Collected data
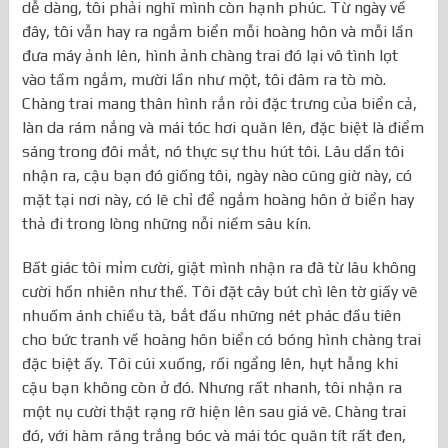
dễ dàng, tôi phải nghĩ mình còn hạnh phúc. Từ ngày về
đây, tôi vẫn hay ra ngắm biển mỗi hoàng hôn và mỗi lần
đưa máy ảnh lên, hình ảnh chàng trai đó lại vô tình lọt
vào tầm ngắm, mười lần như một, tôi đâm ra tò mò.
Chàng trai mang thân hình rắn rỏi đặc trưng của biển cả,
làn da rám nắng và mái tóc hơi quăn lên, đặc biệt là điểm
sáng trong đôi mắt, nó thực sự thu hút tôi. Lâu dần tôi
nhận ra, cậu bạn đó giống tôi, ngày nào cũng giờ này, có
mặt tại nơi này, có lẽ chỉ để ngắm hoàng hôn ở biển hay
thả đi trong lòng những nỗi niềm sâu kín.
Bất giác tôi mỉm cười, giật mình nhận ra đã từ lâu không
cười hồn nhiên như thế. Tôi đặt cây bút chì lên tờ giấy vẽ
nhuốm ánh chiều tà, bắt đầu những nét phác đầu tiên
cho bức tranh về hoàng hôn biển có bóng hình chàng trai
đặc biệt ấy. Tôi cúi xuống, rồi ngẩng lên, hụt hẫng khi
cậu bạn không còn ở đó. Nhưng rất nhanh, tôi nhận ra
một nụ cười thật rạng rỡ hiện lên sau giá vẽ. Chàng trai
đó, với hàm răng trắng bóc và mái tóc quăn tít rất đen,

YOUR GOAL. Return the lines beginning at the one that contains "nhuốm ánh chiều" and continuing through the last line of the data, exactly as they stand and without any others.

ANSWER BOX.
nhuốm ánh chiều tà, bắt đầu những nét phác đầu tiên
cho bức tranh về hoàng hôn biển có bóng hình chàng trai
đặc biệt ấy. Tôi cúi xuống, rồi ngẩng lên, hụt hẫng khi
cậu bạn không còn ở đó. Nhưng rất nhanh, tôi nhận ra
một nụ cười thật rạng rỡ hiện lên sau giá vẽ. Chàng trai
đó, với hàm răng trắng bóc và mái tóc quăn tít rất đen,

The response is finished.